You can install sieves with different options depending on your needs

Core package with minimal dependencies:

pip install sieves
Note that sieves relies on the functionality of a lot of other libraries to work properly. The minimal setup allows you to manually install only the dependencies you need to keep the disk footprint small, but keep in mind you won't be able to use any of the pre-built tasks with this setup.

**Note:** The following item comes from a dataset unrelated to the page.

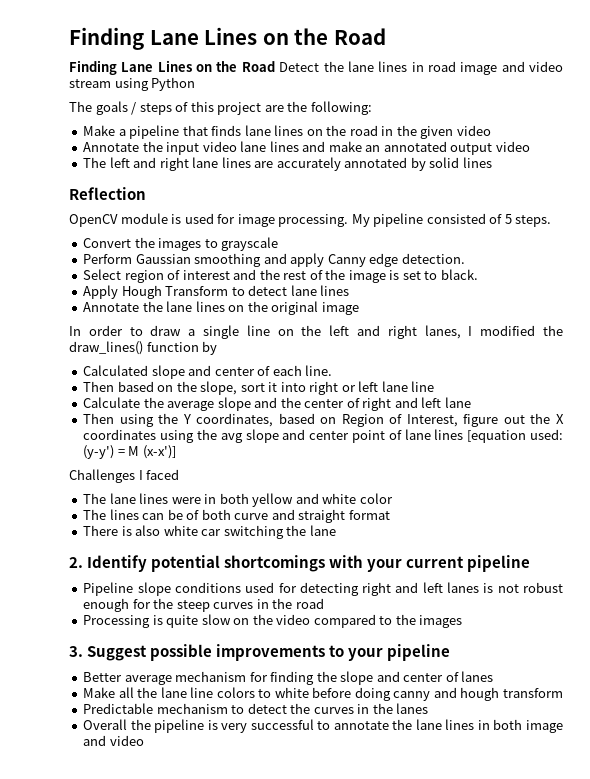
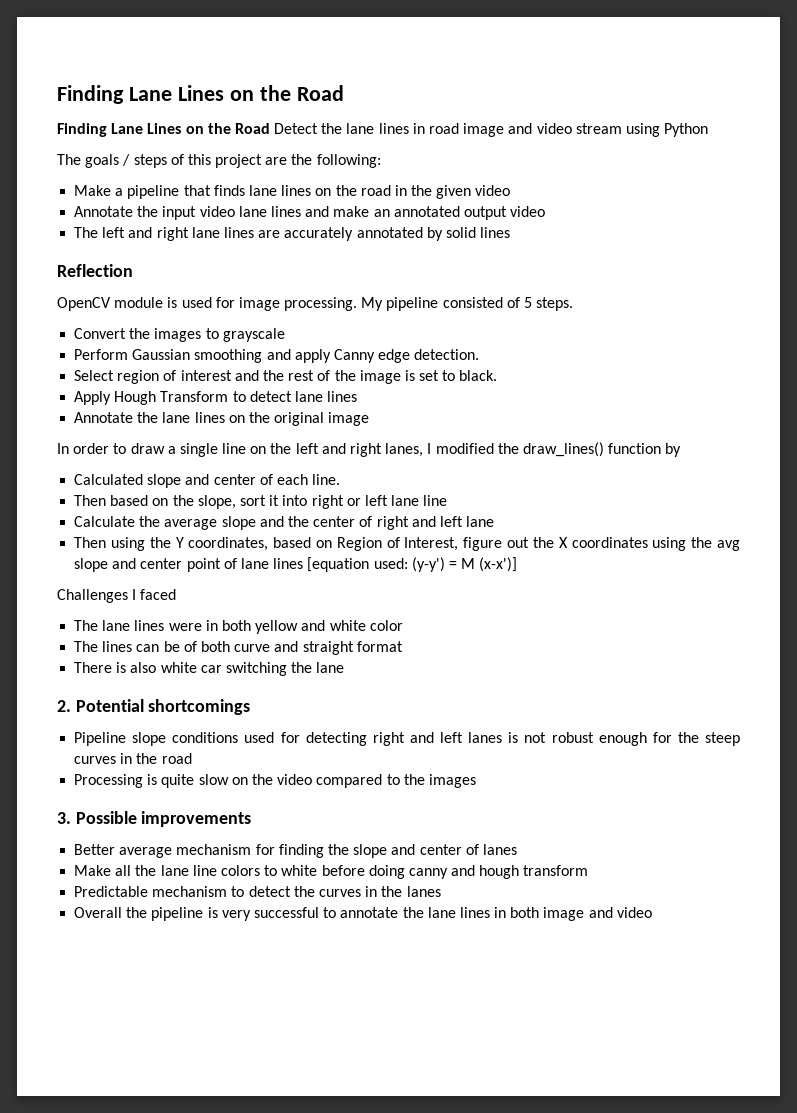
[87,555,221,572] Identify potential -> [75,699,144,712] Potential
[329,555,531,572] with your current pipeline -> (251, 707) none
[87,644,213,661] Suggest possible -> [75,811,137,824] Possible
[329,644,451,661] to your pipeline -> (252, 819) none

All dependencies for every feature, including all supported engines and utilities:

pip install "sieves[all]"

Specific Features

All document processing utilities (PDF parsing, chunking, etc.):

pip install "sieves[utils]"

All supported engines:

pip install "sieves[engines]"

Development Setup

  1. Set up uv.
  2. Install all dependencies for development, testing, documentation generation with: uv pip install --system .[all,test].

Core Concepts

sieves is built around five key components:

  1. Pipeline: The main orchestrator that runs your NLP tasks sequentially
  2. Task: Pre-built or custom NLP operations (classification, extraction, etc.)
  3. Engine: Backend implementations that power the tasks (outlines, dspy, langchain, etc.)
  4. Bridge: Connectors between Tasks and Engines
  5. Doc: The fundamental data structure for document processing

Guides

We've prepared several guides to help you get up to speed quickly:

Getting Help

  • Check our GitHub Issues for common problems
  • Review the documentation in the /docs/guides/ directory
  • Join our community discussions (link to be added)

Next Steps

  • Dive into our guides, starting with the Getting Started Guide
  • Check out example pipelines in our repository
  • Learn about custom task creation
  • Understand different engine configurations

Consult the API reference for each component you're working with if you have specific question. They contain detailed information about parameters, configurations, and best practices.